Stored data:
* * * *

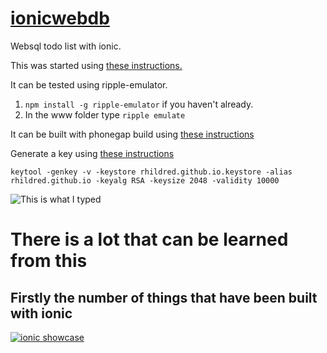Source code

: # <a href="https://github.com/rhildred/ionicwebdb" target="_blank">ionicwebdb</a>
Websql todo list with ionic.

This was started using <a href="https://ionicframework.com/docs/v1/getting-started/" target="_blank">these instructions.</a>

It can be tested using ripple-emulator.

1. `npm install -g ripple-emulator` if you haven't already.
1. In the www folder type `ripple emulate`

It can be built with phonegap build using [these instructions](https://pointdeveloper.com/how-to-build-ionic-app-with-phonegap-build/)

Generate a key using [these instructions](https://coderwall.com/p/r09hoq/android-generate-release-debug-keystores)

`keytool -genkey -v -keystore rhildred.github.io.keystore -alias rhildred.github.io -keyalg RSA -keysize 2048 -validity 10000`

![This is what I typed](https://rhildred.github.io/ionicwebdb/readmeimages/KeytoolCapture.PNG "What I typed")

# There is a lot that can be learned from this

## Firstly the number of things that have been built with ionic

[![ionic showcase](https://rhildred.github.io/ionicwebdb/readmeimages/Ionic_app_showcase.png "ionic showcase")](https://showcase.ionicframework.com/apps/newest)
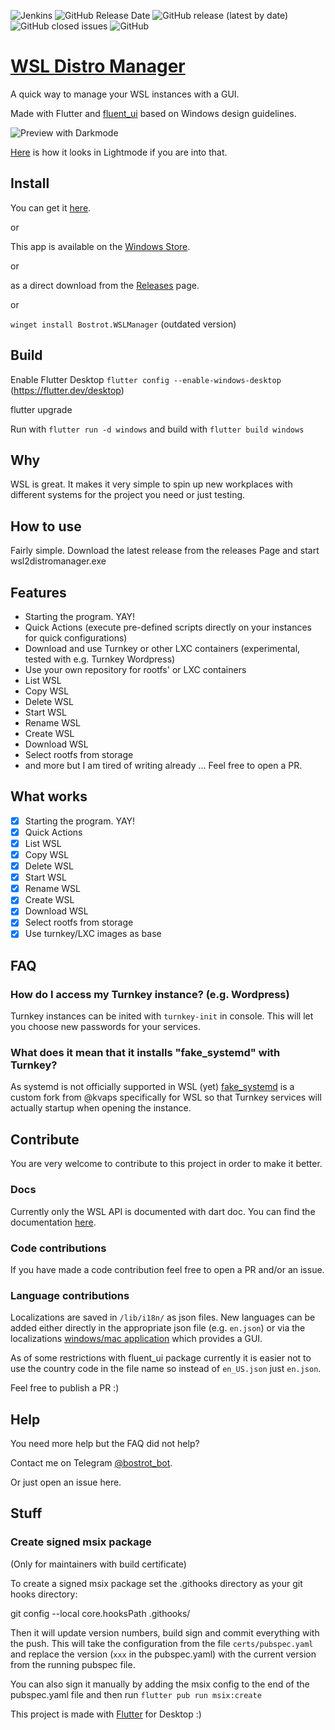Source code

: 
![Jenkins](https://img.shields.io/jenkins/build?jobUrl=https%3A%2F%2Fjenkins.aachen.dev%2Fjob%2Fwsl2-distro-manager&style=for-the-badge)
![GitHub Release Date](https://img.shields.io/github/release-date/bostrot/wsl2-distro-manager?style=for-the-badge)
![GitHub release (latest by date)](https://img.shields.io/github/v/release/bostrot/wsl2-distro-manager?style=for-the-badge)
![GitHub closed issues](https://img.shields.io/github/issues-closed-raw/bostrot/wsl2-distro-manager?style=for-the-badge)
![GitHub](https://img.shields.io/github/license/bostrot/wsl2-distro-manager?style=for-the-badge)


# [WSL Distro Manager](https://github.com/bostrot/wsl2-distro-manager)
A quick way to manage your WSL instances with a GUI.

Made with Flutter and [fluent_ui](https://github.com/bdlukaa/fluent_ui) based on Windows design guidelines.

![Preview with Darkmode](https://user-images.githubusercontent.com/7342321/161707979-f4c3091f-3f24-475e-87d4-0157caafab2a.png)

[Here](https://user-images.githubusercontent.com/7342321/161708030-4f39a89e-7a2d-4460-b002-da7a619d6302.png) is how it looks in Lightmode if you are into that.

## Install

You can get it [here](https://bostrot.gumroad.com/l/wsl-manager).

or

This app is available on the [Windows Store](https://www.microsoft.com/store/productId/9NWS9K95NMJB).

or 

as a direct download from the [Releases](https://github.com/bostrot/wsl2-distro-manager/releases) page.

or

`winget install Bostrot.WSLManager` (outdated version)

## Build

Enable Flutter Desktop `flutter config --enable-windows-desktop` (https://flutter.dev/desktop)

  flutter upgrade

Run with `flutter run -d windows` and build with `flutter build windows`

## Why

WSL is great. It makes it very simple to spin up new workplaces with different systems for the project you need or just testing.

## How to use

Fairly simple. Download the latest release from the releases Page and start wsl2distromanager.exe

## Features

* Starting the program. YAY!
* Quick Actions (execute pre-defined scripts directly on your instances for quick configurations)
* Download and use Turnkey or other LXC containers (experimental, tested with e.g. Turnkey Wordpress)
* Use your own repository for rootfs' or LXC containers
* List WSL
* Copy WSL
* Delete WSL
* Start WSL
* Rename WSL
* Create WSL
* Download WSL
* Select rootfs from storage
* and more but I am tired of writing already ... Feel free to open a PR.

## What works

- [x] Starting the program. YAY!
- [X] Quick Actions
- [x] List WSL
- [x] Copy WSL
- [x] Delete WSL
- [x] Start WSL
- [X] Rename WSL
- [X] Create WSL
- [X] Download WSL
- [X] Select rootfs from storage
- [X] Use turnkey/LXC images as base

## FAQ

### How do I access my Turnkey instance? (e.g. Wordpress)

Turnkey instances can be inited with `turnkey-init` in console. This will let you choose new passwords for your services.

### What does it mean that it installs "fake_systemd" with Turnkey?

As systemd is not officially supported in WSL (yet) [fake_systemd](https://github.com/bostrot/fake-systemd) is a custom fork from @kvaps specifically for WSL so that Turnkey services will actually startup when opening the instance.

## Contribute

You are very welcome to contribute to this project in order to make it better.

### Docs

Currently only the WSL API is documented with dart doc. You can find the documentation [here](https://bostrot.github.io/wsl2-distro-manager/api/index.html).

### Code contributions

If you have made a code contribution feel free to open a PR and/or an issue.

### Language contributions

Localizations are saved in `/lib/i18n/` as json files. New languages can be added either directly in the appropriate json file (e.g. `en.json`) or via the localizations [windows/mac application](https://github.com/Flutterando/localization/releases) which provides a GUI.

As of some restrictions with fluent_ui package currently it is easier not to use the country code in the file name so instead of `en_US.json` just `en.json`.

Feel free to publish a PR :)

## Help

You need more help but the FAQ did not help? 

Contact me on Telegram [@bostrot_bot](https://t.me/bostrot_bot).

Or just open an issue here.

## Stuff

### Create signed msix package

(Only for maintainers with build certificate)

To create a signed msix package set the .githooks directory as your git hooks directory:

  git config --local core.hooksPath .githooks/

Then it will update version numbers, build sign and commit everything with the push. This will take the configuration from the file `certs/pubspec.yaml` and replace the version (`xxx` in the pubspec.yaml) with the current version from the running pubspec file.

You can also sign it manually by adding the msix config to the end of the pubspec.yaml file and then run `flutter pub run msix:create`

This project is made with [Flutter](https://flutter.dev/docs) for Desktop :)
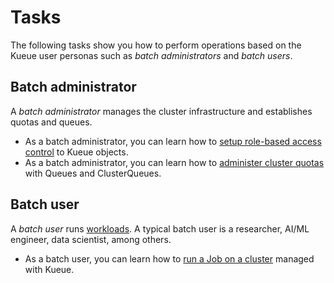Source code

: # Tasks

The following tasks show you how to perform operations based on the Kueue user
personas such as _batch administrators_ and _batch users_.

## Batch administrator

A _batch administrator_ manages the cluster infrastructure and establishes
quotas and queues.

- As a batch administrator, you can learn how to [setup role-based access control](manage_rbac.md)
  to Kueue objects.
- As a batch administrator, you can learn how to
  [administer cluster quotas](administer_cluster_quotas.md) with Queues and
  ClusterQueues.

## Batch user

A _batch user_ runs [workloads](/docs/concepts/queued_workload.md). A typical
batch user is a researcher, AI/ML engineer, data scientist, among others.

- As a batch user, you can learn how to [run a Job on a cluster](run_jobs.md)
  managed with Kueue.
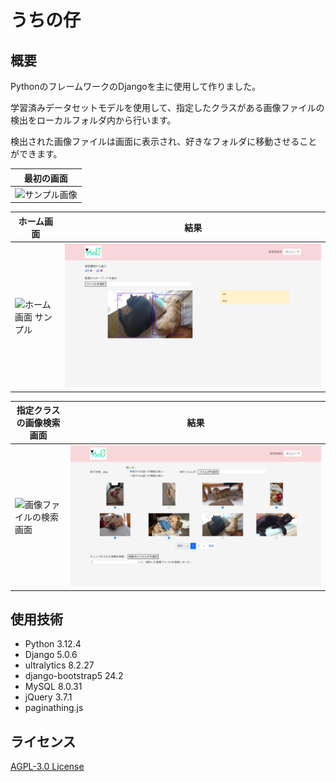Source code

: # うちの仔

## 概要
PythonのフレームワークのDjangoを主に使用して作りました。

学習済みデータセットモデルを使用して、指定したクラスがある画像ファイルの検出をローカルフォルダ内から行います。

検出された画像ファイルは画面に表示され、好きなフォルダに移動させることができます。

| 最初の画面 |
| ----- |
| ![サンプル画像](https://github.com/user-attachments/assets/d3f422a4-d87b-42aa-b000-9d24ce21441d) |

| ホーム画面 | 結果 |
| ----- | ----- |
| ![ホーム画面 サンプル](https://github.com/user-attachments/assets/021cfebd-a722-45e7-abc2-5ba17923bf6e) | ![](static/images/sample1.png) |

| 指定クラスの画像検索画面 | 結果 |
| ----- | ----- |
| ![画像ファイルの検索画面](https://github.com/user-attachments/assets/cb3254f2-1133-47b1-905f-60eebcc3f96c) | ![](static/images/sample2.png) |


## 使用技術
- Python 3.12.4
- Django 5.0.6
- ultralytics 8.2.27
- django-bootstrap5 24.2
- MySQL 8.0.31
- jQuery 3.7.1
- paginathing.js

## ライセンス
[AGPL-3.0 License](LICENSE)

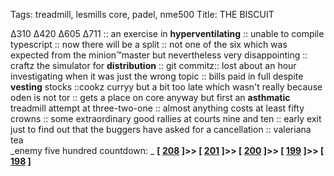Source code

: Tags: treadmill, lesmills core, padel, nme500
Title: THE BISCUIT
  
∆310 ∆420 ∆605 ∆711 :: an exercise in **hyperventilating** :: unable to compile typescript :: now there will be a split :: not one of the six which was expected from the minion™master but nevertheless very disappointing :: craftz the simulator for **distribution** :: git commitz:: lost about an hour investigating when it was just the wrong topic :: bills paid in full despite **vesting** stocks ::cookz curryy but a bit too late which wasn't really because oden is not tor :: gets a place on core anyway but first an **asthmatic** treadmill attempt at three-two-one :: almost anything costs at least fifty crowns :: some extraordinary good rallies at  courts nine and ten :: early exit just to find out that the buggers have asked for a cancellation :: valeriana tea  
_enemy five hundred countdown: _  **[ [208](https://www.allmusic.com/album/risque-mw0000087044) ]>> [ [201](https://www.allmusic.com/album/hex-enduction-hour-mw0000652913) ]>> [ [200](https://www.allmusic.com/album/last-splash-mw0000618655) ]>> [ [199](https://www.allmusic.com/album/giant-steps-mw0000100696) ]>> [ [198](https://www.allmusic.com/album/sign-o-the-times-mw0000195348) ]**  
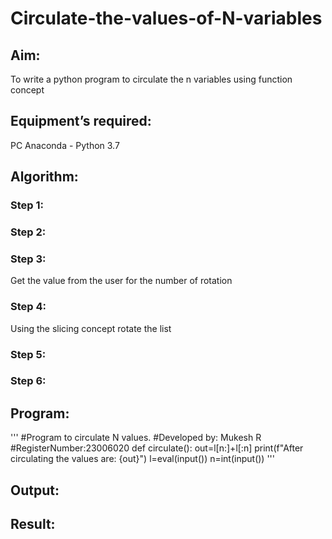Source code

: # Circulate-the-values-of-N-variables
## Aim:
To write a python program to circulate the n variables using function concept
## Equipment’s required:
PC
Anaconda - Python 3.7
## Algorithm: 
### Step 1: 
### Step 2: 
### Step 3: 
Get the value from the user for the number of rotation
### Step 4: 
Using the slicing concept rotate the list

### Step 5: 
### Step 6: 
## Program:
''' #Program to circulate N values.
#Developed by: Mukesh R
#RegisterNumber:23006020
def circulate():
    out=l[n:]+l[:n]
    print(f"After circulating the values are: {out}")
l=eval(input())
n=int(input()) '''
## Output:


## Result:
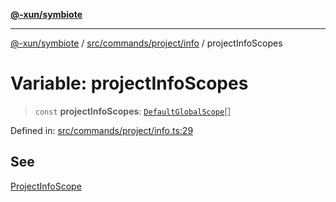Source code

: [**@-xun/symbiote**](../../../../../README.md)

***

[@-xun/symbiote](../../../../../README.md) / [src/commands/project/info](../README.md) / projectInfoScopes

# Variable: projectInfoScopes

> `const` **projectInfoScopes**: [`DefaultGlobalScope`](../../../../configure/enumerations/DefaultGlobalScope.md)[]

Defined in: [src/commands/project/info.ts:29](https://github.com/Xunnamius/symbiote/blob/450d03a1056a8788295047b24c95dce90c4543b9/src/commands/project/info.ts#L29)

## See

[ProjectInfoScope](../../../../configure/enumerations/DefaultGlobalScope.md)
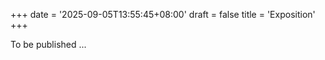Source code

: +++
date = '2025-09-05T13:55:45+08:00'
draft = false
title = 'Exposition'
+++



To be published ...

* * * *

• Task item
Please go through the data above and copy each line that has the word "directly".

• Reply
* Quick Actions (execute pre-defined scripts directly on your instances for quick configurations)
Localizations are saved in `/lib/i18n/` as json files. New languages can be added either directly in the appropriate json file (e.g. `en.json`) or via the localizations [windows/mac application](https://github.com/Flutterando/localization/releases) which provides a GUI.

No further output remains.